New fields of research
Welz’s research is interdisciplinary. She combines theology with different philosophical approaches and discusses parallel and alternative developments in other sciences. Her award-winning Ph.D. dissertation, Love’s Transcendence and the Problem of Theodicy (2008), was defended at the Institute for Hermeneutics and Philosophy of Religion in Zurich. As a postdoc at the Center for Subjectivity Research, University of Copenhagen, she wrote her theological ‘Habilitation’ thesis titled Vertrauen und Versuchung (2010). And once H.R.H. Crown Princess Mary hands her the 1.2 million kroner prize, she can add the title ‘EliteForsker’ to her CV.
"It is with great pleasure and gratitude that I receive the prize. It draws attention to fields of research that I am passionate about."
Welz plans on using the prize money to finish some larger research projects, as well as to prepare a research application for a new interdisciplinary Center for Modern Jewish Thought and Post-Holocaust Theology, Philosophy and Literature.

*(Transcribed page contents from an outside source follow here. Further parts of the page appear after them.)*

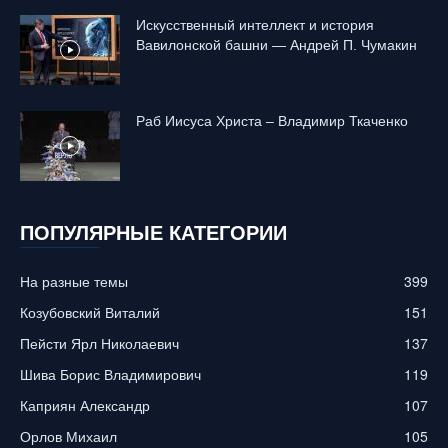
Искусственный интеллект и история
Вавилонской башни — Андрей П. Чумакин
Раб Иисуса Христа – Владимир Ткаченко
ПОПУЛЯРНЫЕ КАТЕГОРИИ
На разные темы
399
Козубовский Виталий
151
Пейсти Ярл Николаевич
137
Шива Борис Владимирович
119
Каприян Александр
107
Орлов Михаил
105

Travel scholarships and Sapere Aude grants
Some 17 EliteForsk travel scholarships worth 300,000 kroner each will be awarded to talented young PhD students. Five of these scholarships will go to PhD students at the University of Copenhagen. The recipients are:
• Kasper Steen Pedersen, Faculty of Science
• Trine Mygind Korsby, Faculty of Social Sciences
• Tor Biering-Sørensen, Faculty of Health and Medical Sciences
• Peter Macus Kristensen, Faculty of Social Sciences
• Tue Heesgaard Jepsen, Faculty of Health and Medical Sciences
Professor MSO Claudia Welz, Department for Systematic Theology, Faculty of Theology, University of Copenhagen, Tel. +45 35 32 36 82
Communications Officer Anne Rahbek, Faculty of Theology, The University of Copenhagen,Tel.: +45 23 29 71 46
About the Elite Researcher Award
The Elite Researcher Award (EliteForsk) has been founded by the Danish Agency for Science, Technology and Innovation as a frame for the initiatives that aim to find, strengthen and nourish some of the countrý's best and most tallented researchers. By strengthening the elite in Danish research, the Danish research as a whole is strengtened as well.
About Claudia Welz
Claudia Welz, PhD, Dr. habil., took her Master’s degree in Theology at the University of Tübingen in 2003 and earned her PhD from the Institute for Hermeneutics and Philosophy of Religion, University of Zurich, in 2007. Her thesis Love’s Transcendence and the Problem of Theodicy was given “The John Templeton Award for Theological Promise.” As a PhD student, Welz was a visiting scholar in Copenhagen, Jerusalem and Hamburg. While working as a Postdoctoral Research Fellow at the Center for Subjectivity Research at the University of Copenhagen, she wrote Vertrauen und Versuchung, which was accepted as her ”Habilitationsschrift” at the University of Zurich.
Claudia Welz has received a number of research grants in Germany, Israel and Denmark – including postdoctoral fellowships from the Velux Foundation and the Carlsberg Foundation.